**What you are asked to do**
Report every line of the data where the string "elbow" appears.

━━━ Information provided

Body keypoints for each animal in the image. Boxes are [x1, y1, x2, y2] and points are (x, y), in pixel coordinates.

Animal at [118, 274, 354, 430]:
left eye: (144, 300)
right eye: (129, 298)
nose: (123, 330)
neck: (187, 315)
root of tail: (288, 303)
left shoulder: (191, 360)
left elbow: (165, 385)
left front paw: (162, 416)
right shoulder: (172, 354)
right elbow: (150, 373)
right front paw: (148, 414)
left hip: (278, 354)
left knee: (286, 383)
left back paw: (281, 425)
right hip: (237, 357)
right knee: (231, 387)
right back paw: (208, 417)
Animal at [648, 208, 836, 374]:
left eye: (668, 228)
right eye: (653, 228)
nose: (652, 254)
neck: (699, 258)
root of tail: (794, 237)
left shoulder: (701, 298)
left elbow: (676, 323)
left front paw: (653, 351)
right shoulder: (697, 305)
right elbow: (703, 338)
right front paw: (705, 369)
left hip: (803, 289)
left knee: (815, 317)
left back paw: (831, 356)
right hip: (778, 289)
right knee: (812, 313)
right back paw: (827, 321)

━━━━━━
━━━ Information provided

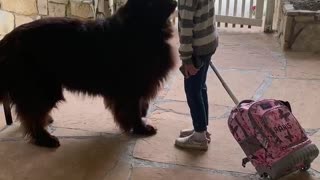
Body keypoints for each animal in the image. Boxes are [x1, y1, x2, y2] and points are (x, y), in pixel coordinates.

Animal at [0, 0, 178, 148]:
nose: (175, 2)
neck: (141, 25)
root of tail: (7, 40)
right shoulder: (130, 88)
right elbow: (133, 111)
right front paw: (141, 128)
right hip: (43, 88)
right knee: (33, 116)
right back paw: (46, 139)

━━━━━━

**Finished task**
left elbow: (165, 385)
right elbow: (150, 373)
left elbow: (676, 323)
right elbow: (703, 338)
right elbow: (133, 111)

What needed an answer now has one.